Nothing. Had she hurt herself? Did a snake bite her? What if she was lying on the floor, bleeding out, and I was too much of a coward to help?
But what if I ruined everything?
“Help!” The sound came from the other side of the door, my sister’s voice as loud as I’d ever heard it.
I didn’t think; I just rushed inside. “M, what happened?”
She barrelled towards me from the other end of the living room. A blur, too fast for me to see. A shooting star.
“Will you fix my hair? My braids came out and now it’s all tangled, and I don’t know what to do and I need it to look pretty, because maybe then you’ll look at me. And maybe Mom and Dad will come back…”
I stumbled, my breath evaporating. “Don’t come closer! Stay back! It’s not your fault, but you need to stay back!”

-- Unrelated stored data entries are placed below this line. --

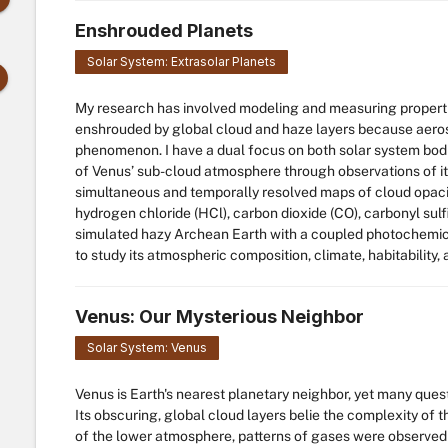
Enshrouded Planets
Solar System: Extrasolar Planets
My research has involved modeling and measuring properti
enshrouded by global cloud and haze layers because aero
phenomenon. I have a dual focus on both solar system bodi
of Venus’ sub-cloud atmosphere through observations of its
simultaneous and temporally resolved maps of cloud opacit
hydrogen chloride (HCl), carbon dioxide (CO), carbonyl sulfi
simulated hazy Archean Earth with a coupled photochemica
to study its atmospheric composition, climate, habitability, 
Venus: Our Mysterious Neighbor
Solar System: Venus
Venus is Earth's nearest planetary neighbor, yet many ques
Its obscuring, global cloud layers belie the complexity of
of the lower atmosphere, patterns of gases were observed t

“I don’t have lasers for eyes! Why won’t you look at me?”
“M, no!”
She stepped closer, sobbing, and I saw that her eyes were moons, the black sky almost eclipsing the white. Dilating.
(She was looking at me. I’d never seen her face before).
It happened in an instant.
I blinked, and she didn’t. I moved my arm, and she didn’t. I cried out and felt my chest shudder, but she stayed still: eyes open, hands stretched in front of her, hair still spilling out of her braids.
Gray color crept up her skin, covering her completely. Her moles, her lips, the color of her eyes: the gray coat drowned it out. A snake would never sprout from her head again. Snakes liked the warmth, and M: she was stone cold.
7 years old, forever.
How would I haul her into the attic? It would be harder this time; M wouldn’t be there to hold the ladder, laughing at the terrified eyes of the statues and believing they were off-brand art, not the people who’d given life to us.
I’d manage it, somehow. I’d shut her inside and they’d all be a happy family. Snakeskins rained down on the floor.
I brushed my finger against M’s cheekbone and heard her voice in my head. Thanks, sis. Why had I even tried? It was doomed from the start. My parents… They’d named the wrong one of us Medusa.